プリプリ時代のことを子どもにちゃんと話したのは、3年前が初めて

 プリプリ時代の映像を見せることもあえてしなかった。別に自分の過去を否定しているわけではなく、自分の子どものころの写真を子どもにしょっちゅうは見せないのと同じ感覚でした。いずれ、どこかで私の過去を耳にするだろうし、その時に興味があれば教えてあげよう、というくらいでいました。

 そんな状況ですから、子どもたちが私が歌う仕事をしていたことを知ったのは、外からの情報です。誰かがテレビで『ダイアモンド』を歌っていたりすると、「おまえのかーちゃんの歌だなー」なんてなったりして、「え、そうなの?」ってなるパターン。子どもたちから聞かれると、「まーねー、昔ちょっとだけそういうこともしてたよー」なんて話す程度。

 実は、私が自分のことを子どもにちゃんと話したのは、3年前、プリプリの再結成のときなんです。
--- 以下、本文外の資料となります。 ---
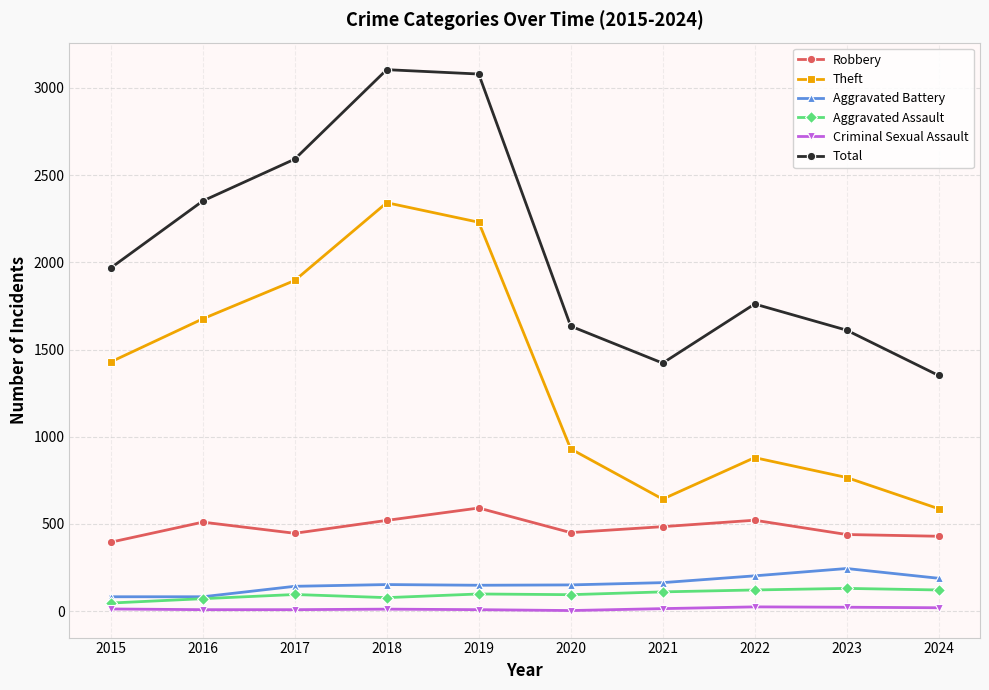

What is the minimum value for Theft?

587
 バンドメンバーとの再結成の打ち合わせのとき、解散ツアーの最終日の映像鑑賞会をやったんです。うちの子どもも含めて。息子は主に、「これ、マジ!?」「何この服、すげーな!」。娘は「お母さん、こんなだったのー?」って。私は「あなたたちが生まれるうんと前の話だけどねー」なんて言うと、いちいち新鮮に驚いてくれました(笑)。

新曲『DREAM』へ込めた思い

 そんな子どもたちを見て思い出したのが、“抱っこひも”と“おんぶひも”。子どもが二人とも小さかったころ、リュックを前後に背負っている感じだなーと思っていました。椅子に座っていれば、上の子はおんぶして、下の子は抱っこしていたし、外を歩くときも、下の子を抱っこして、上の子は手をつないだり。ときに曲芸なみに子どもをママチャリに乗せることも。世の中のお母さんたちはそうやって、必死で子育てをやってきている。新曲『DREAM』の歌詞に「前に後ろに 愛を背負って」というフレーズを入れたのは、そんな思いからです。

 子育てだけじゃなくて、がむしゃらに走ってきた皆さんに、突っ走ってきたものが一段落したら、一度しかない人生、もう一度、自分が輝ける時間を求めてもいいんじゃない? ということを歌った曲。世の中のお母さんたちの気持ちにちょっとでも届くとうれしいです。